The screenshot being shared appears to be from a 2014 NYT Op-Ed by legal scholar Margo Kaplan, whose central point was about a legal and medical distinction: a diagnosis is not the same thing as a criminal act. Kaplan’s broader argument (expanded later in academic writing) was that the law generally punishes conduct—abuse, possession of illegal material, exploitation—not a person’s private mental state or attraction, and that conflating the two can discourage people from seeking treatment before they harm anyone.
What the NYT headline said—and why it set people off
Even if someone agrees with the narrow legal concept Kaplan was discussing, critics argue the headline itself is explosive because it collapses nuance into a single line that can look like it’s minimizing child sexual abuse. That’s the core reason the post is blowing up again: readers see “not a crime” and hear “no big deal,” even though child sexual abuse is a serious felony and prosecutable in every jurisdiction.

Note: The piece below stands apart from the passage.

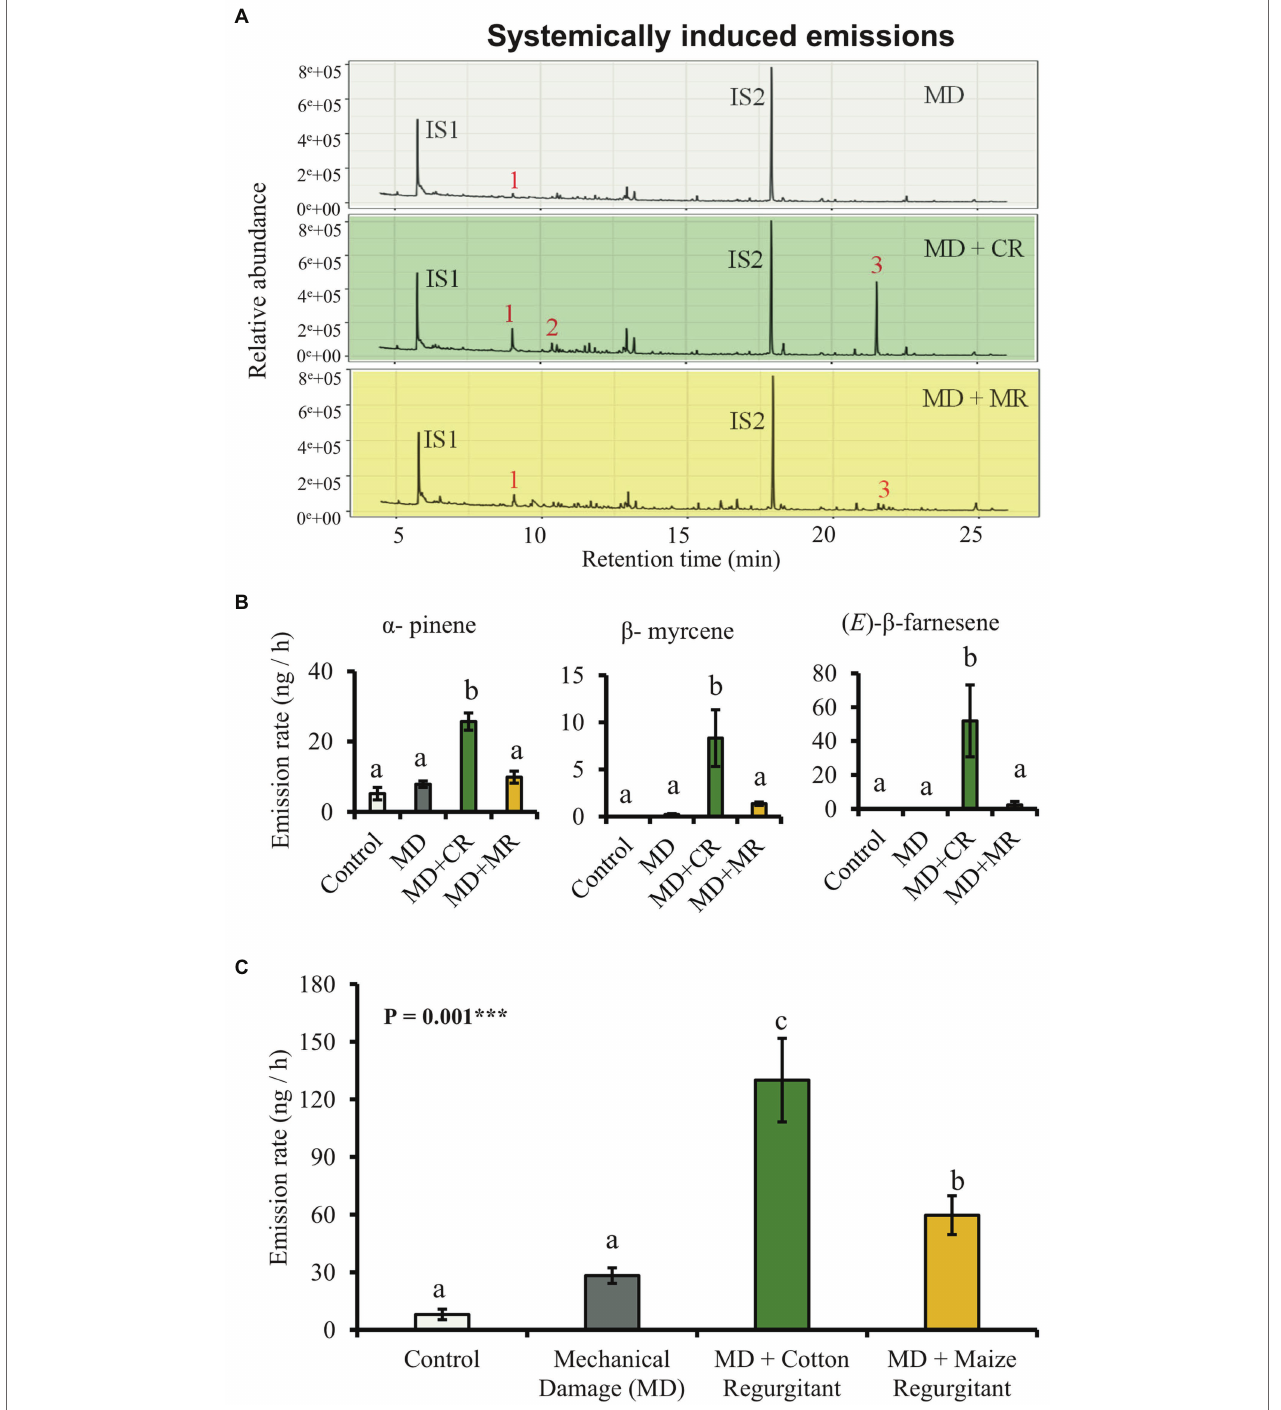
FIGURE 3 | Cotton plants systemically emit different amount of volatiles in response to elicitation by different caterpillar regurgitants. Plants were subjected to the following treatments: undamaged (Control), mechanically damaged (MD), and application of regurgitant of cotton-fed S. exigua (MD + CR), and mechanically damaged and application of regurgitant of maize-fed S. exigua (MD + MR; n = 6). (A) Typical GC-MS chromatograms of HIPV from cotton plants 48 h after elicitation. The identities of the compounds are: 1: α -pinene, 2: β -myrcene, 3: ( E )- β –farnesene, IS1 and IS2: internal standards (20 ng/ μ l), and n -octane and nonyl acetate, respectively. (B) Average (±SE) of the most representative compounds emitted by cotton plants 48 h after elicitation. (C) Average (±SE) of total amount of volatiles emitted by systemically treated cotton plants 48 h after elicitation. Different letters indicate significant differences among treatments ( p < 0.05). p values are given for treatments [GLM (family, Gaussian)] followed by pairwise comparisons of LSMeans. *** p < 0.001 and * p <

That tension—clinical language versus everyday moral language—is also why this topic repeatedly ignites outrage online. Psychiatric sources draw a line between pedophilia (an attraction) and pedophilic disorder (a diagnosis tied to persistent urges/fantasies and distress/impairment and/or acting on them), but public debate often treats the terms as identical—and treats any distinction as “defending” offenders.
So is Musk reacting to something “new”?
Not exactly. The headline originates from an older opinion piece, but it’s recirculating now because high-profile accounts are posting the screenshot and arguing over what the Times “meant,” what the author meant, and what the public should take from it. Coverage of the piece and its backlash stretches back years, including critiques centered on how the headline lands with general audiences.
Why people say the headline feels like a “tell”
A lot of the anger isn’t about a technical discussion of law or mental-health definitions—it’s about trust. When a major newspaper runs a headline that seems to soften language around one of the most universally condemned crimes, critics read it as another example of elite institutions “explaining away” behavior normal people find indefensible.
Supporters of Kaplan’s underlying point respond that preventing harm requires letting clinicians and researchers use precise terms—and that confusing “thoughts/diagnosis” with “actions/crimes” can backfire by driving dangerous people underground instead of into treatment.